Written task: I would like every record printed again, exactly as shown.

┌──

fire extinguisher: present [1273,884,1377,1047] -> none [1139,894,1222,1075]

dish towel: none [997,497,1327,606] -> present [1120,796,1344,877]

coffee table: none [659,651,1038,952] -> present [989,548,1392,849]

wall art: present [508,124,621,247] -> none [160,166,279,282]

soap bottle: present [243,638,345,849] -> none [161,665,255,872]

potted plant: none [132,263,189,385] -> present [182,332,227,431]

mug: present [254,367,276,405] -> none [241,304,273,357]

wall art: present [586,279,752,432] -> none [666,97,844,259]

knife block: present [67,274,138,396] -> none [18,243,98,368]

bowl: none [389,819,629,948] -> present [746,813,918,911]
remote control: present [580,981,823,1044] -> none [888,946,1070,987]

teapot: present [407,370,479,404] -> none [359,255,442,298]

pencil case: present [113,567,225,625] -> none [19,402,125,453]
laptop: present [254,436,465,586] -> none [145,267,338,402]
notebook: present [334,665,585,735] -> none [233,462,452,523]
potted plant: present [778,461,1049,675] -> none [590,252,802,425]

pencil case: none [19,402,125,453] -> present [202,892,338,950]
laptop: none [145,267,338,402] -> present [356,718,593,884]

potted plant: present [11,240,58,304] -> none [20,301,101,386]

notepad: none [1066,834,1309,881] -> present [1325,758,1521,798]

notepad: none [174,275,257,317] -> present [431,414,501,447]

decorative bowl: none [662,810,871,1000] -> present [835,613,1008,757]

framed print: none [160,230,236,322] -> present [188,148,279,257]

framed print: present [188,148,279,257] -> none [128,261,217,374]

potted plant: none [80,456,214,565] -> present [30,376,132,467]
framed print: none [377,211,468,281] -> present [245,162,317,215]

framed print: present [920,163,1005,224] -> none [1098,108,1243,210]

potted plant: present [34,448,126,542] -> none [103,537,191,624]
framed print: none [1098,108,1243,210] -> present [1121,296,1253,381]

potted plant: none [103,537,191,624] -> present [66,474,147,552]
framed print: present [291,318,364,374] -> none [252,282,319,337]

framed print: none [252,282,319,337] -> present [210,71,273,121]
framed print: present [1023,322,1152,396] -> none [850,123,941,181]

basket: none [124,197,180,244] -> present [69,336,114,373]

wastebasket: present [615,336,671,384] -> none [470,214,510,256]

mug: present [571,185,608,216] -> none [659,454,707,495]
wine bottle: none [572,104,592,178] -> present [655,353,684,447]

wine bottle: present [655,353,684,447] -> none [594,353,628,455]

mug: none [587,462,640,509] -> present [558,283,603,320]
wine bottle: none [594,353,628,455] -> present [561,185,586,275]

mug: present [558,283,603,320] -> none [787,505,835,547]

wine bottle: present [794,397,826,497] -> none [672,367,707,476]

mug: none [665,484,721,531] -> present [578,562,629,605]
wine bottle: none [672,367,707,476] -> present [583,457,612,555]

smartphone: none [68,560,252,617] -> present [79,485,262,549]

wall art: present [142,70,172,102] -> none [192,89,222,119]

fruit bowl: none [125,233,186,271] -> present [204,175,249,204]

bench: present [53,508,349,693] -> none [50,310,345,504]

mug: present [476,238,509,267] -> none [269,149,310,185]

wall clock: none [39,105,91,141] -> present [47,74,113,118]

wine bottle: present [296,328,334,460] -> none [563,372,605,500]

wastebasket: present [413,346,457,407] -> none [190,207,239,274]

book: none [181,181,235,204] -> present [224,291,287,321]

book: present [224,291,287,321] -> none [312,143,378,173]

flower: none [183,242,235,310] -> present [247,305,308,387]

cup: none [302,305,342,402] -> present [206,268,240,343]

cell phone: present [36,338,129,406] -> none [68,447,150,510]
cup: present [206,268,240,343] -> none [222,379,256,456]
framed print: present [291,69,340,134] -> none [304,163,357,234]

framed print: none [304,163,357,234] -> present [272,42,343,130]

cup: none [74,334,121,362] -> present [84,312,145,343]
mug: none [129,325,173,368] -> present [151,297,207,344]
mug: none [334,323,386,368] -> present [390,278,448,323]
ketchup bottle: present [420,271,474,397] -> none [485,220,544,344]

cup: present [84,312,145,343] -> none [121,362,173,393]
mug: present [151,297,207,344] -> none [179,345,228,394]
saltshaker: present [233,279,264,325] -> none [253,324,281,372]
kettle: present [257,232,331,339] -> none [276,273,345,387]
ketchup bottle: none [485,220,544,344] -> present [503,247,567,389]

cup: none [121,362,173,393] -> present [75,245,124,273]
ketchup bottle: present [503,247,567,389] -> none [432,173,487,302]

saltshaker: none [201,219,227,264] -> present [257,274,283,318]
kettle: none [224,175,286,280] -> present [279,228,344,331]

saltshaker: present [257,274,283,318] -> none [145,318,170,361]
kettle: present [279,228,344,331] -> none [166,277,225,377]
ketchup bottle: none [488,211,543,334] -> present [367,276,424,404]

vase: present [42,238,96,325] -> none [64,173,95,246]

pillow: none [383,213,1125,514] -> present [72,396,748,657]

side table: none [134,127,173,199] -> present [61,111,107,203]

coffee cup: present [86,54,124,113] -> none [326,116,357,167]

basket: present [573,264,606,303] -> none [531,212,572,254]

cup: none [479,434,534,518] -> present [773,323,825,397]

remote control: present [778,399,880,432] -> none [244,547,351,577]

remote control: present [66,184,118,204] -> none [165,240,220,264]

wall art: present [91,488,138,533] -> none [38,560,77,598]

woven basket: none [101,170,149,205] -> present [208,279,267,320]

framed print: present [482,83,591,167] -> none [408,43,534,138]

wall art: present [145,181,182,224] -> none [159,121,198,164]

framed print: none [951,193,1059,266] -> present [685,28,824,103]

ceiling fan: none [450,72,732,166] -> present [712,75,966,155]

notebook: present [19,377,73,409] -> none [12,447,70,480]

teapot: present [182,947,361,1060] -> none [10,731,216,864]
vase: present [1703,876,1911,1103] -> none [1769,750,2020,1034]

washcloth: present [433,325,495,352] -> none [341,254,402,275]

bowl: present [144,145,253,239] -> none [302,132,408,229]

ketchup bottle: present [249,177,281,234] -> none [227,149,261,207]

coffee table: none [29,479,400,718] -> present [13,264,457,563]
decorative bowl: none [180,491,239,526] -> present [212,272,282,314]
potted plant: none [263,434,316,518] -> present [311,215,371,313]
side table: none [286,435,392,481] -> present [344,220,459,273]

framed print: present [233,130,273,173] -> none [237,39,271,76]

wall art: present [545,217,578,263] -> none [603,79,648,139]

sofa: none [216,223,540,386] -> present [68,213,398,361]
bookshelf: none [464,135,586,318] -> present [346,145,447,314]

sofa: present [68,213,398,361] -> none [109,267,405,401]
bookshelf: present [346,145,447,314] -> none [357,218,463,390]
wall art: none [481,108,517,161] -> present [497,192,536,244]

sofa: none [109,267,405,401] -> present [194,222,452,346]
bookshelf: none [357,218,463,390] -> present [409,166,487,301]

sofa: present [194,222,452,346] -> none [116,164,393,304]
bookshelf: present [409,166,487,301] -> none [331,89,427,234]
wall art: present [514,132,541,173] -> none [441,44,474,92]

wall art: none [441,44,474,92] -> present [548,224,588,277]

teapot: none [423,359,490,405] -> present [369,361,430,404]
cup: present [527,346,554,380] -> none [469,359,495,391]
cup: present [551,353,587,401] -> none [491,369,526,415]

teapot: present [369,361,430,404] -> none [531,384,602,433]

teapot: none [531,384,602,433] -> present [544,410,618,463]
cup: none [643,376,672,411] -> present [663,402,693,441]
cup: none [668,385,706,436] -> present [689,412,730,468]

└──

Response area:
fire extinguisher: present [1273,884,1377,1047] -> none [1139,894,1222,1075]

dish towel: none [997,497,1327,606] -> present [1120,796,1344,877]

coffee table: none [659,651,1038,952] -> present [989,548,1392,849]

wall art: present [508,124,621,247] -> none [160,166,279,282]

soap bottle: present [243,638,345,849] -> none [161,665,255,872]

potted plant: none [132,263,189,385] -> present [182,332,227,431]

mug: present [254,367,276,405] -> none [241,304,273,357]

wall art: present [586,279,752,432] -> none [666,97,844,259]

knife block: present [67,274,138,396] -> none [18,243,98,368]

bowl: none [389,819,629,948] -> present [746,813,918,911]
remote control: present [580,981,823,1044] -> none [888,946,1070,987]

teapot: present [407,370,479,404] -> none [359,255,442,298]

pencil case: present [113,567,225,625] -> none [19,402,125,453]
laptop: present [254,436,465,586] -> none [145,267,338,402]
notebook: present [334,665,585,735] -> none [233,462,452,523]
potted plant: present [778,461,1049,675] -> none [590,252,802,425]

pencil case: none [19,402,125,453] -> present [202,892,338,950]
laptop: none [145,267,338,402] -> present [356,718,593,884]

potted plant: present [11,240,58,304] -> none [20,301,101,386]

notepad: none [1066,834,1309,881] -> present [1325,758,1521,798]

notepad: none [174,275,257,317] -> present [431,414,501,447]

decorative bowl: none [662,810,871,1000] -> present [835,613,1008,757]

framed print: none [160,230,236,322] -> present [188,148,279,257]

framed print: present [188,148,279,257] -> none [128,261,217,374]

potted plant: none [80,456,214,565] -> present [30,376,132,467]
framed print: none [377,211,468,281] -> present [245,162,317,215]

framed print: present [920,163,1005,224] -> none [1098,108,1243,210]

potted plant: present [34,448,126,542] -> none [103,537,191,624]
framed print: none [1098,108,1243,210] -> present [1121,296,1253,381]

potted plant: none [103,537,191,624] -> present [66,474,147,552]
framed print: present [291,318,364,374] -> none [252,282,319,337]

framed print: none [252,282,319,337] -> present [210,71,273,121]
framed print: present [1023,322,1152,396] -> none [850,123,941,181]

basket: none [124,197,180,244] -> present [69,336,114,373]

wastebasket: present [615,336,671,384] -> none [470,214,510,256]

mug: present [571,185,608,216] -> none [659,454,707,495]
wine bottle: none [572,104,592,178] -> present [655,353,684,447]

wine bottle: present [655,353,684,447] -> none [594,353,628,455]

mug: none [587,462,640,509] -> present [558,283,603,320]
wine bottle: none [594,353,628,455] -> present [561,185,586,275]

mug: present [558,283,603,320] -> none [787,505,835,547]

wine bottle: present [794,397,826,497] -> none [672,367,707,476]

mug: none [665,484,721,531] -> present [578,562,629,605]
wine bottle: none [672,367,707,476] -> present [583,457,612,555]

smartphone: none [68,560,252,617] -> present [79,485,262,549]

wall art: present [142,70,172,102] -> none [192,89,222,119]

fruit bowl: none [125,233,186,271] -> present [204,175,249,204]

bench: present [53,508,349,693] -> none [50,310,345,504]

mug: present [476,238,509,267] -> none [269,149,310,185]

wall clock: none [39,105,91,141] -> present [47,74,113,118]

wine bottle: present [296,328,334,460] -> none [563,372,605,500]

wastebasket: present [413,346,457,407] -> none [190,207,239,274]

book: none [181,181,235,204] -> present [224,291,287,321]

book: present [224,291,287,321] -> none [312,143,378,173]

flower: none [183,242,235,310] -> present [247,305,308,387]

cup: none [302,305,342,402] -> present [206,268,240,343]

cell phone: present [36,338,129,406] -> none [68,447,150,510]
cup: present [206,268,240,343] -> none [222,379,256,456]
framed print: present [291,69,340,134] -> none [304,163,357,234]

framed print: none [304,163,357,234] -> present [272,42,343,130]

cup: none [74,334,121,362] -> present [84,312,145,343]
mug: none [129,325,173,368] -> present [151,297,207,344]
mug: none [334,323,386,368] -> present [390,278,448,323]
ketchup bottle: present [420,271,474,397] -> none [485,220,544,344]

cup: present [84,312,145,343] -> none [121,362,173,393]
mug: present [151,297,207,344] -> none [179,345,228,394]
saltshaker: present [233,279,264,325] -> none [253,324,281,372]
kettle: present [257,232,331,339] -> none [276,273,345,387]
ketchup bottle: none [485,220,544,344] -> present [503,247,567,389]

cup: none [121,362,173,393] -> present [75,245,124,273]
ketchup bottle: present [503,247,567,389] -> none [432,173,487,302]

saltshaker: none [201,219,227,264] -> present [257,274,283,318]
kettle: none [224,175,286,280] -> present [279,228,344,331]

saltshaker: present [257,274,283,318] -> none [145,318,170,361]
kettle: present [279,228,344,331] -> none [166,277,225,377]
ketchup bottle: none [488,211,543,334] -> present [367,276,424,404]

vase: present [42,238,96,325] -> none [64,173,95,246]

pillow: none [383,213,1125,514] -> present [72,396,748,657]

side table: none [134,127,173,199] -> present [61,111,107,203]

coffee cup: present [86,54,124,113] -> none [326,116,357,167]

basket: present [573,264,606,303] -> none [531,212,572,254]

cup: none [479,434,534,518] -> present [773,323,825,397]

remote control: present [778,399,880,432] -> none [244,547,351,577]

remote control: present [66,184,118,204] -> none [165,240,220,264]

wall art: present [91,488,138,533] -> none [38,560,77,598]

woven basket: none [101,170,149,205] -> present [208,279,267,320]

framed print: present [482,83,591,167] -> none [408,43,534,138]

wall art: present [145,181,182,224] -> none [159,121,198,164]

framed print: none [951,193,1059,266] -> present [685,28,824,103]

ceiling fan: none [450,72,732,166] -> present [712,75,966,155]

notebook: present [19,377,73,409] -> none [12,447,70,480]

teapot: present [182,947,361,1060] -> none [10,731,216,864]
vase: present [1703,876,1911,1103] -> none [1769,750,2020,1034]

washcloth: present [433,325,495,352] -> none [341,254,402,275]

bowl: present [144,145,253,239] -> none [302,132,408,229]

ketchup bottle: present [249,177,281,234] -> none [227,149,261,207]

coffee table: none [29,479,400,718] -> present [13,264,457,563]
decorative bowl: none [180,491,239,526] -> present [212,272,282,314]
potted plant: none [263,434,316,518] -> present [311,215,371,313]
side table: none [286,435,392,481] -> present [344,220,459,273]

framed print: present [233,130,273,173] -> none [237,39,271,76]

wall art: present [545,217,578,263] -> none [603,79,648,139]

sofa: none [216,223,540,386] -> present [68,213,398,361]
bookshelf: none [464,135,586,318] -> present [346,145,447,314]

sofa: present [68,213,398,361] -> none [109,267,405,401]
bookshelf: present [346,145,447,314] -> none [357,218,463,390]
wall art: none [481,108,517,161] -> present [497,192,536,244]

sofa: none [109,267,405,401] -> present [194,222,452,346]
bookshelf: none [357,218,463,390] -> present [409,166,487,301]

sofa: present [194,222,452,346] -> none [116,164,393,304]
bookshelf: present [409,166,487,301] -> none [331,89,427,234]
wall art: present [514,132,541,173] -> none [441,44,474,92]

wall art: none [441,44,474,92] -> present [548,224,588,277]

teapot: none [423,359,490,405] -> present [369,361,430,404]
cup: present [527,346,554,380] -> none [469,359,495,391]
cup: present [551,353,587,401] -> none [491,369,526,415]

teapot: present [369,361,430,404] -> none [531,384,602,433]

teapot: none [531,384,602,433] -> present [544,410,618,463]
cup: none [643,376,672,411] -> present [663,402,693,441]
cup: none [668,385,706,436] -> present [689,412,730,468]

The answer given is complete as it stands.